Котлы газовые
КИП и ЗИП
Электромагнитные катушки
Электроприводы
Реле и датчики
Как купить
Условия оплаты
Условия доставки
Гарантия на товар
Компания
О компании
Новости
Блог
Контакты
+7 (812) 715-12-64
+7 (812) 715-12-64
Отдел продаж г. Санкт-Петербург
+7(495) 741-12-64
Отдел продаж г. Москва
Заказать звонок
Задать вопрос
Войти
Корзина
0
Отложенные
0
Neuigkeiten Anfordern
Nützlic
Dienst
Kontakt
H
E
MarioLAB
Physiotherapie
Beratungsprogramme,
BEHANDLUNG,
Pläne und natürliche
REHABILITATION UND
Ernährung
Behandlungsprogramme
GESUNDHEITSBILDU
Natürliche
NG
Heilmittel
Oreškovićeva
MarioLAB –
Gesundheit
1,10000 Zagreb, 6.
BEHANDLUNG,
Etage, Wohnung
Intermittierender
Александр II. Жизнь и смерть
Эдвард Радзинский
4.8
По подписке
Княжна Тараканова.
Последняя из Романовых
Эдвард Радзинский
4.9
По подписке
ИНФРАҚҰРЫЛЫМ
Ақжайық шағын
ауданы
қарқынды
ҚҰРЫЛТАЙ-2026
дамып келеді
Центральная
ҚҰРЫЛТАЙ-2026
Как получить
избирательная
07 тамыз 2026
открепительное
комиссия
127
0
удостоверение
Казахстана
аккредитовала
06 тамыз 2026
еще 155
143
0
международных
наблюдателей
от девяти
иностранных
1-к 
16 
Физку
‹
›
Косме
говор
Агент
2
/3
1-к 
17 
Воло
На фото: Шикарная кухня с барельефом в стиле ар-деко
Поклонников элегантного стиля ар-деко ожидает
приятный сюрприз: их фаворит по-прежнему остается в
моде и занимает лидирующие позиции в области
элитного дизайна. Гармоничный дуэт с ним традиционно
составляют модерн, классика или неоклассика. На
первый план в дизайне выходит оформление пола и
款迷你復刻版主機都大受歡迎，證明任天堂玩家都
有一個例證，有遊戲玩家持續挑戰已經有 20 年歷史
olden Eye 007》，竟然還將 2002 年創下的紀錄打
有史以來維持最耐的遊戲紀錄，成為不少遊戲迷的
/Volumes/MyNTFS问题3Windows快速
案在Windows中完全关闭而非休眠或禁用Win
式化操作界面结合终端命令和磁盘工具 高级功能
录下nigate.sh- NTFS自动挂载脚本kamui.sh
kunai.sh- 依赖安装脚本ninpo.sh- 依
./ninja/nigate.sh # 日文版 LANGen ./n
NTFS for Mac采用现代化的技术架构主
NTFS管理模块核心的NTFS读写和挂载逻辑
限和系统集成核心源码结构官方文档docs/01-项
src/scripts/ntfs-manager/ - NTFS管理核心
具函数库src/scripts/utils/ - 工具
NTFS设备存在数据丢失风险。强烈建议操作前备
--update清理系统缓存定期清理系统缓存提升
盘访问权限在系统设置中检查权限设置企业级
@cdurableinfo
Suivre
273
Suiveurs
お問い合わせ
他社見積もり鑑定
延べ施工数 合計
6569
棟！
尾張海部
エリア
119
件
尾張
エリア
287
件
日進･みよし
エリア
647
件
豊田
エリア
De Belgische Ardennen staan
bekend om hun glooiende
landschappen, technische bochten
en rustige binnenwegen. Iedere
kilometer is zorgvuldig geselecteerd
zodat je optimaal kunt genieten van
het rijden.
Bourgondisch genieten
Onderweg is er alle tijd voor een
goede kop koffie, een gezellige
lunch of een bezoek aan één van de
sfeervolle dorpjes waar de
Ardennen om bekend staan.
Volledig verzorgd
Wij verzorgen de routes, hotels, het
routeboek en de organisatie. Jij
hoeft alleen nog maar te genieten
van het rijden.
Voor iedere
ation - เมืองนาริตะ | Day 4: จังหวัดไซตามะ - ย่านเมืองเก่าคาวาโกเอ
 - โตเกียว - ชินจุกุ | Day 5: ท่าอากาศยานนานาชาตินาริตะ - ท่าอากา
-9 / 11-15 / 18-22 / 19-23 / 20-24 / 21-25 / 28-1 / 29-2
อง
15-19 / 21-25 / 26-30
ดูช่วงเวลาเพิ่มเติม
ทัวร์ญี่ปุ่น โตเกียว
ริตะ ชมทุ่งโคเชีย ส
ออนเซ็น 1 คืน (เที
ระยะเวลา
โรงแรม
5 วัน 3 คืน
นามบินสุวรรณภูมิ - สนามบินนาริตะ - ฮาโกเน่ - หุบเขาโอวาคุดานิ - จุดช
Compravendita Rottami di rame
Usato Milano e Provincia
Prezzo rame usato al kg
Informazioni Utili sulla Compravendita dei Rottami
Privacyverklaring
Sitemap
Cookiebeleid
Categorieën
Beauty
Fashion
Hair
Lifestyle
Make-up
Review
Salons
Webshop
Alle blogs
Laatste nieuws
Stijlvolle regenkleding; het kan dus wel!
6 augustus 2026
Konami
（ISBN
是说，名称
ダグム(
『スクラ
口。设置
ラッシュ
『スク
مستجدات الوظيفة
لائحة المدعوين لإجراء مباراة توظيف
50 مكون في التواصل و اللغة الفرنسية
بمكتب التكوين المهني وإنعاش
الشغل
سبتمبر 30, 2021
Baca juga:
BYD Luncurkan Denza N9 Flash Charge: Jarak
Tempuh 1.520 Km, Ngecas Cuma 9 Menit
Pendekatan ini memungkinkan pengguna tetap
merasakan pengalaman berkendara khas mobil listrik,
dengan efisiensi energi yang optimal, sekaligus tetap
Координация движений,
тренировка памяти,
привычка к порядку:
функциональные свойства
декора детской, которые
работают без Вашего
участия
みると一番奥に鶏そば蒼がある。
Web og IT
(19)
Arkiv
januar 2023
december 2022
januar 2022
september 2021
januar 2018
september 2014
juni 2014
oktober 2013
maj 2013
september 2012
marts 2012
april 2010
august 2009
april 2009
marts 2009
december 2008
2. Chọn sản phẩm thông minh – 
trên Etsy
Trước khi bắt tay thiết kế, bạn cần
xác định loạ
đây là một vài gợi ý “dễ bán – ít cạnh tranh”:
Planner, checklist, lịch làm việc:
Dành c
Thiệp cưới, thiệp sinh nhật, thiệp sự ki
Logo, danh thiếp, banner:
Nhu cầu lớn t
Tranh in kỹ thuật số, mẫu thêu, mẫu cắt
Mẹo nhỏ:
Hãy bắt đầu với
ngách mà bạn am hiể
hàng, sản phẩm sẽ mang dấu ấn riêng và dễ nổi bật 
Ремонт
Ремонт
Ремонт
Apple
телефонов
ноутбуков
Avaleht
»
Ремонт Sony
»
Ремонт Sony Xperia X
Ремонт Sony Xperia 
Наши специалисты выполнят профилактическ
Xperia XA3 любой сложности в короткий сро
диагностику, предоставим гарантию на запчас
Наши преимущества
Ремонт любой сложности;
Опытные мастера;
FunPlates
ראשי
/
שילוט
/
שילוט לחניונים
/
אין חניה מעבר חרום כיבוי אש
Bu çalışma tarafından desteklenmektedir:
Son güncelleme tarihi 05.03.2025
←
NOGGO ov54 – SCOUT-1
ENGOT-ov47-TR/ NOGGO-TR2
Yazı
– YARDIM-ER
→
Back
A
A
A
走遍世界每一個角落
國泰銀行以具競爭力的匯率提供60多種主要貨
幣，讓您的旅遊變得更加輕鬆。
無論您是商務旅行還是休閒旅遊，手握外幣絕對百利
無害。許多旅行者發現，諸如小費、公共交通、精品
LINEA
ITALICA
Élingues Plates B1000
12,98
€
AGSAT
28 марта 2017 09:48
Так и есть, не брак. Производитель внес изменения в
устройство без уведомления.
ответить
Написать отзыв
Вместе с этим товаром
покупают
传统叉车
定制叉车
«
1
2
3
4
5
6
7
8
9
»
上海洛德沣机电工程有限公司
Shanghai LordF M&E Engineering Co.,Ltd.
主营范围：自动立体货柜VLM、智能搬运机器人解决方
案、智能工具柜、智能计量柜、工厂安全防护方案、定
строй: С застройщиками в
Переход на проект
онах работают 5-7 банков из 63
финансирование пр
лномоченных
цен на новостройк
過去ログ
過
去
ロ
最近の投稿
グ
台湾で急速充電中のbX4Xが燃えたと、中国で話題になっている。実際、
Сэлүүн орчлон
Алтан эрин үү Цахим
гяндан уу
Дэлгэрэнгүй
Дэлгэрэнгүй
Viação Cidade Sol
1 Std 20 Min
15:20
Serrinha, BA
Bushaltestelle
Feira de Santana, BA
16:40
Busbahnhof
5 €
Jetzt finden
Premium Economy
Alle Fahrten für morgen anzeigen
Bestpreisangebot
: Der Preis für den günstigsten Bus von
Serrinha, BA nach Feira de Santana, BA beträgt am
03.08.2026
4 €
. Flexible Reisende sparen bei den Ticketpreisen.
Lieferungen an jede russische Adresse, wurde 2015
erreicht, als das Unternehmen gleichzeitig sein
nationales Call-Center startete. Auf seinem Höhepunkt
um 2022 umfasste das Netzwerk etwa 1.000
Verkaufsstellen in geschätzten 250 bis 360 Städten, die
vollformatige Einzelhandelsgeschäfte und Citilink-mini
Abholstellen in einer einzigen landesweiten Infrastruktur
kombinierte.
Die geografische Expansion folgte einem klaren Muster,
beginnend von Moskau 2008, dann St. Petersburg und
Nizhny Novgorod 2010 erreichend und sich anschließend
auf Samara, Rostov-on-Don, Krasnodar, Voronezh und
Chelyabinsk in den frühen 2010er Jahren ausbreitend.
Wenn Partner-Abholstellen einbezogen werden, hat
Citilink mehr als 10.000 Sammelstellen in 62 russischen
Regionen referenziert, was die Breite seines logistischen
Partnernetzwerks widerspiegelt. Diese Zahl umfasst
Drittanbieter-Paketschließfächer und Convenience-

-.-.-

WORK INSTRUCTION
Scan the data above and copy every line with "Ardennen" in it.

EXERCISE SOLUTION
De Belgische Ardennen staan
Ardennen om bekend staan.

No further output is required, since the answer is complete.